Revisiting the Time Cost Model of AllReduce

Dian Xiong,Li Chen,Youhe Jiang,Dan Li,Shuai Wang,Songtao Wang
2024-09-06
Abstract:AllReduce is an important and popular collective communication primitive, which has been widely used in areas such as distributed machine learning and high performance computing. To design, analyze, and choose from various algorithms and implementations of AllReduce, the time cost model plays a crucial role, and the predominant one is the $(\alpha,\beta,\gamma)$ model. In this paper, we revisit this model, and reveal that it cannot well characterize the time cost of AllReduce on modern clusters; thus must be updated. We perform extensive measurements to identify two additional terms contributing to the time cost: the incast term and the memory access term. We augment the $(\alpha,\beta,\gamma)$ model with these two terms, and present GenModel as a result. Using GenModel, we discover two new optimalities for AllReduce algorithms, and prove that they cannot be achieved simultaneously. Finally, striking the balance between the two new optimalities, we design GenTree, an AllReduce plan generation algorithm specialized for tree-like topologies. Experiments on a real testbed with 64 GPUs show that GenTree can achieve 1.22$\times$ to 1.65$\times$ speed-up against NCCL. Large-scale simulations also confirm that GenTree can improve the state-of-the-art AllReduce algorithm by a factor of $1.2$ to $7.4$ in scenarios where the two new terms dominate.
Distributed, Parallel, and Cluster Computing
What problem does this paper attempt to address?

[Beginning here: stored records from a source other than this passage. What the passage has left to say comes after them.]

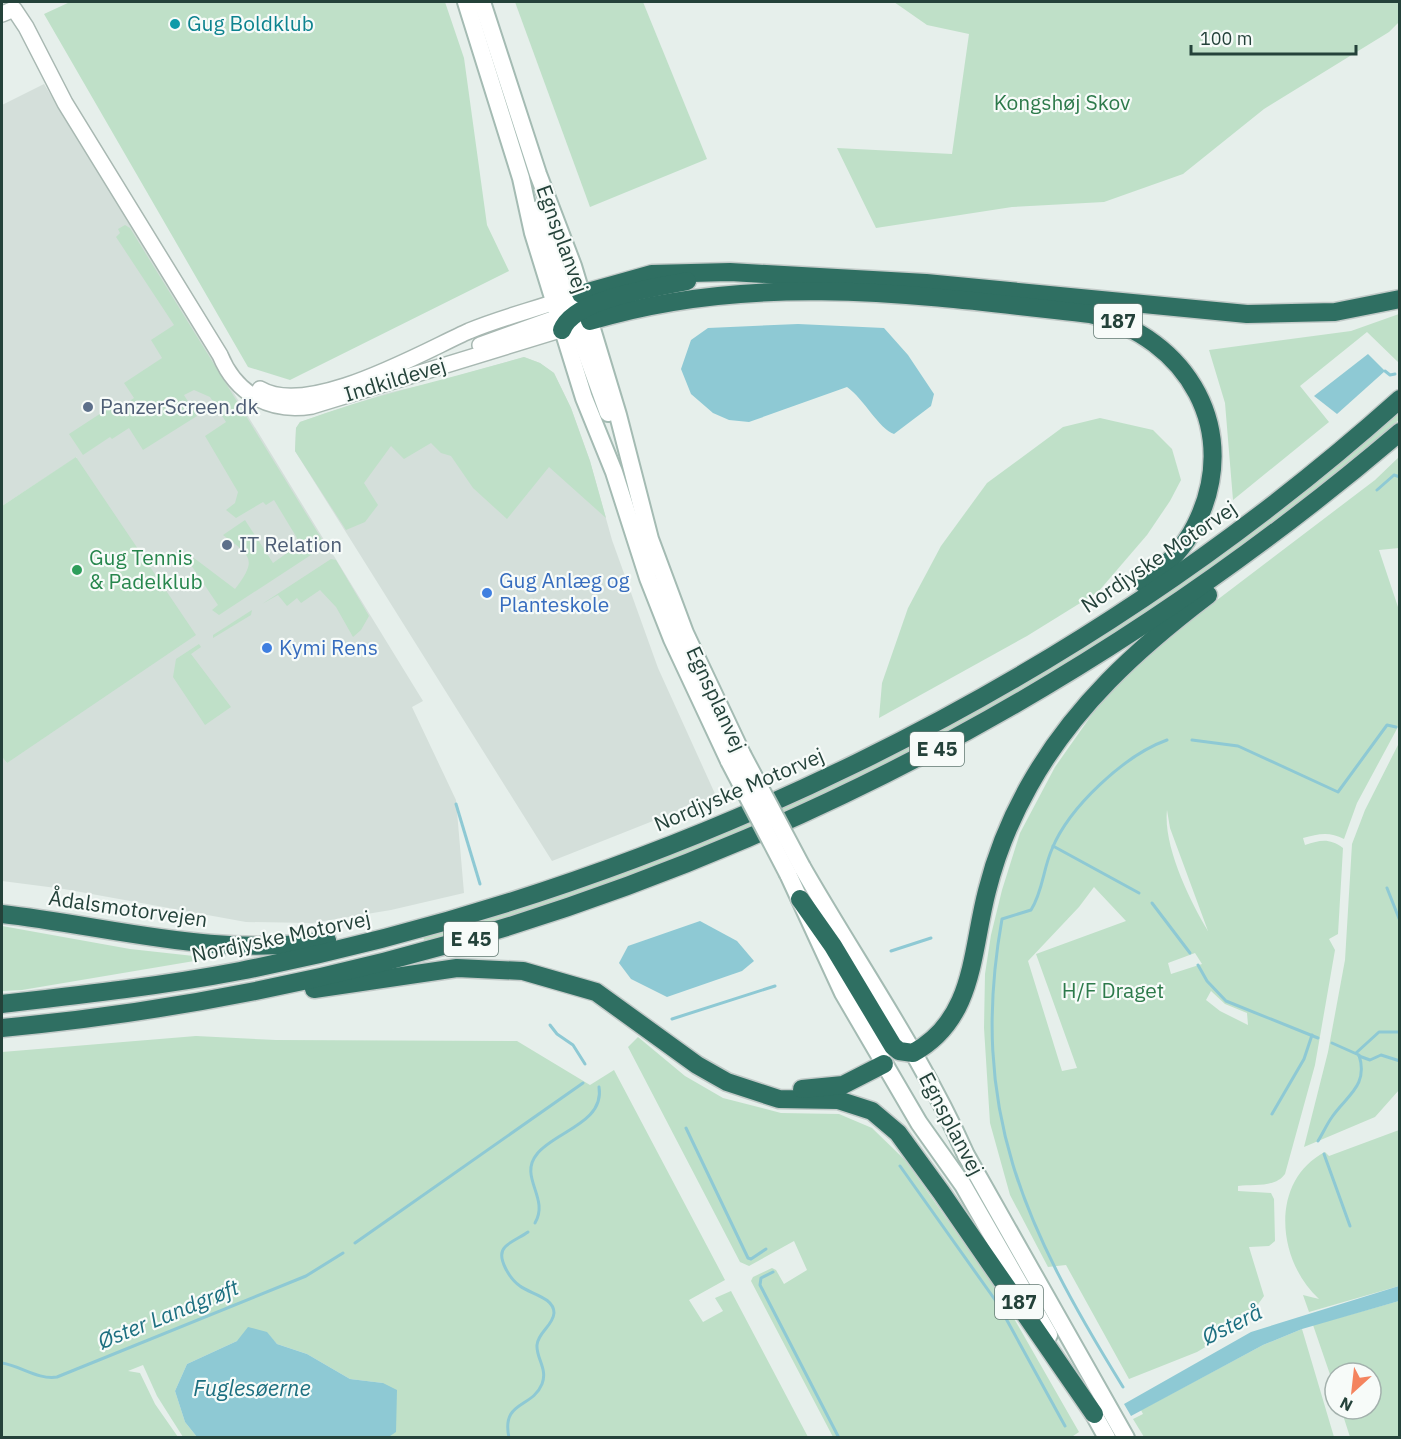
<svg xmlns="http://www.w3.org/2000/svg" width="1401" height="1439" viewBox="0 0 1401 1439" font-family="'IBM Plex Sans',sans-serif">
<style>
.built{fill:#d4dfda}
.green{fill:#bfe0c8;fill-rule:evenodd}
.water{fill:#8ec9d4}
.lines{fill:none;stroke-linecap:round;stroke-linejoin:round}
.stream{stroke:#8ec9d4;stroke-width:3}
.tertiary-casing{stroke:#a8b8b2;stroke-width:18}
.secondary-casing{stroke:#a4bbb3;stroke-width:20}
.motorway-casing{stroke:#c2cac8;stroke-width:21}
.tertiary{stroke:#fff;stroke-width:15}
.secondary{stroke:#fff;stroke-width:16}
.motorway{stroke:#2f6f62;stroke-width:18}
.secondary-bridge-casing{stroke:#a4bbb3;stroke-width:20;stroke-linecap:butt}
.secondary-bridge{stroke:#fff;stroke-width:16}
.culture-dot{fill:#0f9aa8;stroke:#f7fbf9;stroke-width:2}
.service-dot{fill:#5c6f8a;stroke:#f7fbf9;stroke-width:2}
.leisure-dot{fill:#2e9e5b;stroke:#f7fbf9;stroke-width:2}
.shop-dot{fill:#3f7fe0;stroke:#f7fbf9;stroke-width:2}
.labels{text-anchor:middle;stroke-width:4.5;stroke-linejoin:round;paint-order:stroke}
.shield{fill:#f7fbf9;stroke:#637a73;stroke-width:1.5}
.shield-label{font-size:20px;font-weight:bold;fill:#24423a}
.culture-label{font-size:21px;fill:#0d838f;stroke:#f7fbf9;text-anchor:start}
.park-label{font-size:21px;fill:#2d7a4b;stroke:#f7fbf9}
.street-label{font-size:21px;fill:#24423a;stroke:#f7fbf9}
.service-label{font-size:21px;fill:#4e5e75;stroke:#f7fbf9;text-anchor:start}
.leisure-label{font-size:21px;fill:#27864d;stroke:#f7fbf9;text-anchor:start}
.shop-label{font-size:21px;fill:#366cbe;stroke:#f7fbf9;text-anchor:start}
.water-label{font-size:22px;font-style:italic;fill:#1c6f80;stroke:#f7fbf9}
</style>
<rect width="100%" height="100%" fill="#e6efeb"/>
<g class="built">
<polygon points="44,84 423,701 412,707 456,800 464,893 391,910 312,923 246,922 64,889 2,881 2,757 7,763 77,457 2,506 2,105"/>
<polygon points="524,357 540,363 554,373 571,408 590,461 612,540 658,668 716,796 552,861 295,451 296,428 300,422 387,393 432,383"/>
</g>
<g class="green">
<polygon points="70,2 445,2 464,58 487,225 509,271 290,380 248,367 44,14"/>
<polygon points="515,2 643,2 707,159 590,207"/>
<polygon points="894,2 1399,2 1400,21 1389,32 1264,109 1183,174 1104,202 1012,207 876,228 837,148 952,154 969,34 927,25"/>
<path d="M125,225L130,228L323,541L317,551L219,615L212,610L218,605L189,562L194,558L235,589C258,559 251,556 223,535L245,520L273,563L294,548L297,538L274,500L266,505L263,502L236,518L226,510L235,503L238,492L205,436L226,422L210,397L194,390L184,395L197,416L143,450L129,428L112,439L110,437L83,455L69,434L115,404L119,408L134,398L124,383L162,358L151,340L174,325L116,237L120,233L118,229Z"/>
<polygon points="1399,314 1399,363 1367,332 1300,386 1329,422 1233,500 1225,403 1209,350 1351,331"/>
<path d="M524,357L540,363L554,373L571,408L590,461L606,518L549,467L507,519L473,488L451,456L441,453L431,443L404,459L391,446L364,483L378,505L365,522L346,530L295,451L296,428L300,422C373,395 449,379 524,357Z"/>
<path d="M1399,408V420C1170,618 911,772 626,876C561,900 493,930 424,940L423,936L518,908L1026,680Z"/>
<polygon points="1100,418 1153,430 1172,449 1181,480 1170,501 1147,535 1098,592 1027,636 879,718 882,683 908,608 941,546 987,483 1063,427"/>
<polygon points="76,457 196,635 7,763 2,757 2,506"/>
<path d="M1399,457V548L1379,550L1399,610V725L1357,803L1344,839C1329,831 1318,834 1303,838L1305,845C1321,840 1329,838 1343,848L1338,934L1329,939L1335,950L1315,1065L1285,1174C1275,1188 1254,1184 1238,1186V1191L1271,1193L1274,1199L1275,1241L1269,1246L1249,1247L1264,1296L1244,1324L1197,1352L1129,1379L1066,1265L1048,1267L1010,1195L990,1123L984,1028L985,974L991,935L1002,890L1020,833L1055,767L1100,703L1139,664L1200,613L1375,480ZM1167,810L1170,828L1208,931C1190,901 1163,846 1167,810ZM1094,887L1126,921L1036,954L1077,1068L1062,1071L1028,961L1079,907ZM1195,953L1202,964L1171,974L1168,963ZM1211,991L1225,1004L1247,1013L1248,1025L1220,1011L1206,1000Z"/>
<polygon points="331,559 336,560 369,616 361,630 353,637 336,607 320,590 301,603 297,598 287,606 278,595 262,604"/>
<polygon points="252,610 251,615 213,638 213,635"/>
<polygon points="199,644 201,647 191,654 231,707 205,725 173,677 176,659"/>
<polygon points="1399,743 1399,1090 1375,1117 1304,1147 1328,1052 1345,960 1352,844 1365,810"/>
<polygon points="2,926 130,949 212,958 22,990 2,991"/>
<polygon points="196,1036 276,1040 517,1041 590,1085 614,1070 725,1280 689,1300 703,1322 723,1311 715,1298 731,1291 808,1437 387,1437 396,1431 383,1383 350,1379 307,1354 277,1344 266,1332 237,1341 187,1364 175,1391 185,1422 197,1437 183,1437 157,1396 143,1365 128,1371 140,1373 155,1404 178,1437 2,1438 2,1052"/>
<polygon points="638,1037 685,1076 723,1098 781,1113 839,1114 872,1128 905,1160 1000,1294 1079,1432 1070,1438 833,1437 751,1281 753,1277 772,1268 776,1270 784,1284 807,1270 794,1241 749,1266 740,1262 628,1047"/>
<path d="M1399,1130V1286L1309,1312L1303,1295L1319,1299C1277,1261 1269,1181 1325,1152L1329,1156Z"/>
<polygon points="1399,1301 1399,1437 1350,1437 1341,1409 1371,1409 1371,1373 1335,1373 1335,1389 1313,1325"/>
<polygon points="1302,1329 1334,1437 1144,1437 1133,1419 1143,1414 1141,1410 1263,1345"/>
</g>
<g class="water">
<path d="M798,324L884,328L908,355L934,394L931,406L894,434C879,429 864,399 847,387L749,422L729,420L713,413L691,394L681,369L691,340L708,328Z"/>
<polygon points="1368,354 1385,371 1337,414 1314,396"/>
<polygon points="700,921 737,941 754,961 742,971 667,997 631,979 619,963 628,946"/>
<polygon points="1399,1286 1399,1301 1302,1329 1263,1345 1131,1416 1124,1404 1251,1332"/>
<polygon points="248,1327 267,1332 277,1344 307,1354 350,1379 383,1383 397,1390 396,1432 387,1438 197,1437 185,1422 175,1391 187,1364 237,1341"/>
</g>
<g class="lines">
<g class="stream">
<polyline points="1385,371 1390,375 1395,374"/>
<polyline points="1377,490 1394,475 1400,477"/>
<polyline points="1192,740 1238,746 1338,792 1387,725 1396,727"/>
<polyline points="456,804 480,884"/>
<polyline points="1053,846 1139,893"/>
<polyline points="1387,888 1400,921"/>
<polyline points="1152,903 1190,953"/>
<polyline points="891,951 931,938"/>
<polyline points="1198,965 1207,981 1226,1001 1318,1038"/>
<polyline points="672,1019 775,986"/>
<polyline points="550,1025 557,1034 573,1045 585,1064"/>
<polyline points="1356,1053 1379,1032 1400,1032"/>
<polyline points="1359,1056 1370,1060 1381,1055 1400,1061"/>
<polyline points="1272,1114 1304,1059 1312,1035"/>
<polyline points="686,1128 748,1258 751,1259 766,1249"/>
<path d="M1318,1141C1323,1133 1327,1124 1332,1117C1346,1096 1369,1086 1359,1055L1332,1043"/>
<polyline points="1324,1154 1350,1226"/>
<polyline points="900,1166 998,1304 1065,1426"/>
<path d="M535,1223C550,1198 518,1177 537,1154C554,1132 605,1123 599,1087"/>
<polyline points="355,1243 583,1083"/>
<polyline points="773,1272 761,1278 760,1285 839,1438"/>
<path d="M2,1363C21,1366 38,1380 57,1377L306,1276L343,1253"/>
<path d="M1123,1387C1025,1228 968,1110 1002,919L1031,910C1043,891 1043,869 1052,849C1069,807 1125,755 1167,740"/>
<path d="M509,1438C501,1400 532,1409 542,1384C548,1369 536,1358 537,1345C538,1332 553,1326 554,1313C554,1297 530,1294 520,1286C511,1280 495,1257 505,1247C511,1241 521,1237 528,1232"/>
</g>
<g class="tertiary-casing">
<g id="tertiary">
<path d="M2,14L14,9L26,27L65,103L220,355C236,394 270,413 312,406L573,326"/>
<polyline points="480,345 558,317 570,311"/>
<path d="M260,389C309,418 422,352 469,331C500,318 533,310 564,299"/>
</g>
</g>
<g class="secondary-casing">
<g id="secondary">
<polyline points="466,2 521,178 533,233 584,398 614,472 648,578 672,639 729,761"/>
<polyline points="482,2 538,174 573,266 618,415 650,539 685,633 742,754"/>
<polyline points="535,210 567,298 578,316"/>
<polyline points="564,308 576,325 608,413"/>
<path d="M802,867C857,963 921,1054 966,1155L1126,1438"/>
<polyline points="788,874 843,993 919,1123 963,1185 1049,1335"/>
<polyline points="1087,1402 1107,1438"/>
</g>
</g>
<g class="motorway-casing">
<g id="motorway">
<polyline points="581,294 652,274 730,272 926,283 1247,314 1335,312 1400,299"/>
<path d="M590,321C756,271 921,295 1090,314C1188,337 1243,432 1195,526C1183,550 1164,568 1144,584"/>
<path d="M562,330C574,298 656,288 687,281"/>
<path d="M800,899L833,946L893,1046L899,1051L913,1053C975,1019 971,952 987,891C996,855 1011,818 1029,786C1073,707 1137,649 1208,595"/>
<path d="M2,914C109,926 218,959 327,940"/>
<polyline points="314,989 457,968 523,971 596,992 697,1065 727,1082 779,1099 838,1100 872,1111 898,1133 941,1192 1094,1414"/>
<path d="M2,1004C81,995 162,986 240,971C666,887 1076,689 1400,399"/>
<path d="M2,1028C521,979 1003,770 1400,432"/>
<polyline points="802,1089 843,1085 884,1064"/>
</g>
</g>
<use href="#tertiary" class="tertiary"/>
<use href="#secondary" class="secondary"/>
<use href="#motorway" class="motorway"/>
<g class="secondary-bridge-casing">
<g id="secondary-bridge">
<polyline points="742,754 802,867"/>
<polyline points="729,761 788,874"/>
</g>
</g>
<use href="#secondary-bridge" class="secondary-bridge"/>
</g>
<circle class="culture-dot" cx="175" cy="24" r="6"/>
<g class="service-dot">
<circle cx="88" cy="407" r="6"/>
<circle cx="227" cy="545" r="6"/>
</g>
<circle class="leisure-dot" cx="77" cy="570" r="6"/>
<g class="shop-dot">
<circle cx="487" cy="593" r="6"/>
<circle cx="267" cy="648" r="6"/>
</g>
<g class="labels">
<g class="shield">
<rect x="1094" y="304" width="48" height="34" rx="4.5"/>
<rect x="910" y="732" width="54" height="34" rx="4.5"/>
<rect x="444" y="922" width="54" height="34" rx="4.5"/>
<rect x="995" y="1285" width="48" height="34" rx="4.5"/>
</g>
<g class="shield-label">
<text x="1118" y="328">187</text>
<text x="937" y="756">E 45</text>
<text x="471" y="946">E 45</text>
<text x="1019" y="1309">187</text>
</g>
<g class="culture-label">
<text x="187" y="31">Gug Boldklub</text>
</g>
<g class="park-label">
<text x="1062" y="110">Kongshøj Skov</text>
<text x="1113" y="998">H/F Draget</text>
</g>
<g class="street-label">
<text transform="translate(562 239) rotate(70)" y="7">Egnsplanvej</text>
<text transform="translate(395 380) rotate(-17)" y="7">Indkildevej</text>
<text transform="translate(1159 557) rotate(-34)" y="7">Nordjyske Motorvej</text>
<text transform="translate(716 699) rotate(65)" y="7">Egnsplanvej</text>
<text transform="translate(739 790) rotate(-23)" y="7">Nordjyske Motorvej</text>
<text transform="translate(128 909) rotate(8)" y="7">Ådalsmotorvejen</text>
<text transform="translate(281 937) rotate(-12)" y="7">Nordjyske Motorvej</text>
<text transform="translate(951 1124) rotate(62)" y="7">Egnsplanvej</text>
</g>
<g class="service-label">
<text x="100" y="414">PanzerScreen.dk</text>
<text x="239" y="552">IT Relation</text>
</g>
<g class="leisure-label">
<text x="89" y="565">Gug Tennis<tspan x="89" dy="24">&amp; Padelklub</tspan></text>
</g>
<g class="shop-label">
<text x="499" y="588">Gug Anlæg og<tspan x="499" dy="24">Planteskole</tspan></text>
<text x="279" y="655">Kymi Rens</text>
</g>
<g class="water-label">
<text transform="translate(168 1314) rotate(-22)" y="8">Øster Landgrøft</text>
<text transform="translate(1232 1324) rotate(-26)" y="8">Østerå</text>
<text x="252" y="1396">Fuglesøerne</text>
</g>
</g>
<rect width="1401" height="1439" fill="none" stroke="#24423a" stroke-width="6"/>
<g transform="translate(1353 1391) rotate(207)"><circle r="28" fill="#f7fbf9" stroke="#a3b1ad" stroke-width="1.5"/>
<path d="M0-4.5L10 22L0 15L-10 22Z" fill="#f4845f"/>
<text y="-9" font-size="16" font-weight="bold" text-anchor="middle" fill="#24423a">N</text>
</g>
<path d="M1191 45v9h165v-9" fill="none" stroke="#24423a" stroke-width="3"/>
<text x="1200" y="45" font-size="18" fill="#24423a" stroke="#f7fbf9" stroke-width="4.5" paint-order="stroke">100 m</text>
</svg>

### Problems the Paper Aims to Solve This paper aims to address the issue of inaccurate time cost models for AllReduce operations in modern clusters. Specifically: 1. **Deficiencies of Existing Time Cost Models**: The currently widely used (α, β, γ) model fails to accurately describe the time cost of AllReduce operations in modern clusters. Therefore, this model needs to be updated. 2. **Introducing New Factors**: The paper identifies two new influencing factors—**incast** and **memory access cost**. These factors are becoming increasingly important in large-scale modern clusters. - **Incast**: When multiple machines engage in one-to-many communication, the actual available bandwidth is less than the assumed value due to bandwidth competition, introducing additional overhead. - **Memory Access Cost**: As host bandwidth increases, the gap between network bandwidth and memory bandwidth narrows, making memory access cost non-negligible. 3. **Proposing a New Model**: Based on the above factors, the paper proposes an enhanced time cost model—GenModel, which includes the three components of the (α, β, γ) model and adds an incast term (ε) and a memory access term (δ). GenModel can more accurately predict the time cost of AllReduce operations under given network conditions. 4. **Algorithm Optimization**: The paper further analyzes and finds that the goals of incast optimization (i.e., minimizing incast overhead) and memory access optimization (i.e., minimizing memory access cost) cannot be achieved simultaneously and must be balanced. Based on this, the paper designs a heuristic algorithm for tree topology, GenTree, to balance these two goals. 5. **Experimental Validation**: The paper validates the effectiveness of GenModel and GenTree through tests in real environments and large-scale simulation experiments. The results show that GenTree achieves a speedup of 1.2 to 7.4 times compared to the existing state-of-the-art algorithms in different scenarios. In summary, this paper aims to improve the performance of AllReduce in modern clusters by enhancing the time cost model and designing more efficient algorithms.